## JOB ITEM
Reproduce the lines below character for character, each on its own line and in the same order.

## AVAILABLE RECORDS
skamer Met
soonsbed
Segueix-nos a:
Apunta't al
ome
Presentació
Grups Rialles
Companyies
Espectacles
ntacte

## SOLUTION FOR THIS EXERCISE
skamer Met
soonsbed
Segueix-nos a:
Apunta't al
ome
Presentació
Grups Rialles
Companyies
Espectacles
ntacte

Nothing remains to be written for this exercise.